Text passage ::
Load more data from the selection.
For this I will use a ‘selection string’ this will reduce memory usage, see straxferno 0 and 1: https://xe1t-wiki.lngs.infn.it/doku.php?id=xenon:xenon1t:aalbers:straxferno
I’m also going to load all of the of data!
[20]:
# Clear peaks from our namespace, this reduces our RAM usage (what usually crashes a notebook).
del peaks
[21]:
%%time
# use selection string to load a lot of data
selected_peaks = st.get_array(run_id,
targets = ( 'peak_basics'),
selection_str = f'({high_area}>area) & (area>{low_area}) ' \
f'& ({high_width}>range_50p_area) & (range_50p_area>{low_width})')
CPU times: user 92 ms, sys: 51.7 ms, total: 144 ms
Wall time: 162 ms
Alternative method yielding the same (if all data were loaded)
The cell above does return the same results as this selection (only now we are taking the entire run instead of 10s):
mask = ((high_area>peaks['area'] ) & (peaks['area']>{low_area}) &
high_width > peaks['range_50p_area'] & peaks['range_50p_area'] > low_area )
selected_peaks
[22]:
# Let's double check that we have the data we want in the area vs width space
plots_area_vs_width(selected_peaks,
log = True,
bins = 100,
range=[[2,4], [1,3]])
plt.title('Area vs width in log-log space with selected S1s\nall data')
[22]:
Text(0.5, 1.0, 'Area vs width in log-log space with selected S1s\nall data')

[23]:
# select data in box
plots_area_vs_width(selected_peaks,
log = False,
bins = 100,
range=[[10**2,10**4], [10**1,10**2.5]])
plt.title('Area vs width in lin-lin space with selected S1s\nall data')
[23]:
Text(0.5, 1.0, 'Area vs width in lin-lin space with selected S1s\nall data')

Plotting waveforms
Let’s check that these are indeed big S1s:
[24]:
plot_some_peaks(selected_peaks)





Nice, we made a simple cut and checked that some waveforms are of the kind we expected. Of course we can do more elaborate cuts and check the other dimensions of the parameter space. Very interesting times to be an analyst!
[ ]:

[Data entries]

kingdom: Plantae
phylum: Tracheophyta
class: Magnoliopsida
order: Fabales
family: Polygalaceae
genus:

To be done ::
What wall time does the notebook excerpt report for loading the data with the selection string? Rely only on the notebook excerpt.

Answer to this exercise ::
162 ms